Throughout the listing that follows, find each line with the word "Figure" and copy it.

** Opening STORED DATA block **

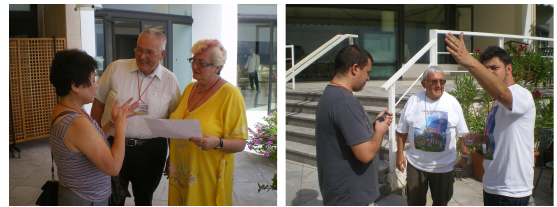
Figure 4: Sometimes, the discussion among partici- pants was quite lively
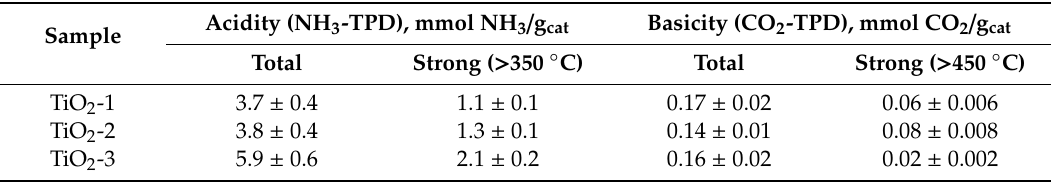
Table 2. The concentrations of acid and basic sites, shown as the total amount and the amount of strong sites, at the surface of TiO 2 solids used in the present study according to NH 3 - and CO 2 -TPD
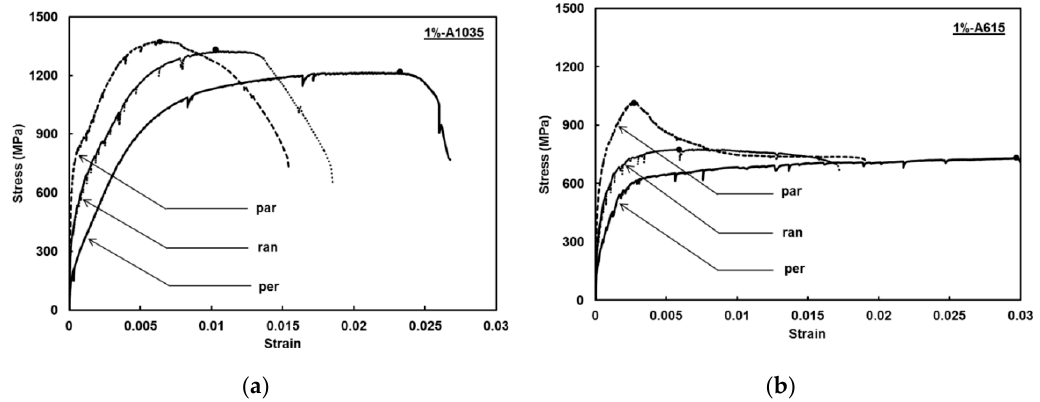
Figure 18. Effect of fiber orientation on the stress versus strain response: ( a ) A1035 bars with 1% fibers; ( b ) A615 bars with 1% fibers.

** Closing STORED DATA block **

_COMPLETED EXERCISE_:
Figure 4: Sometimes, the discussion among partici- pants was quite lively
Figure 18. Effect of fiber orientation on the stress versus strain response: ( a ) A1035 bars with 1% fibers; ( b ) A615 bars with 1% fibers.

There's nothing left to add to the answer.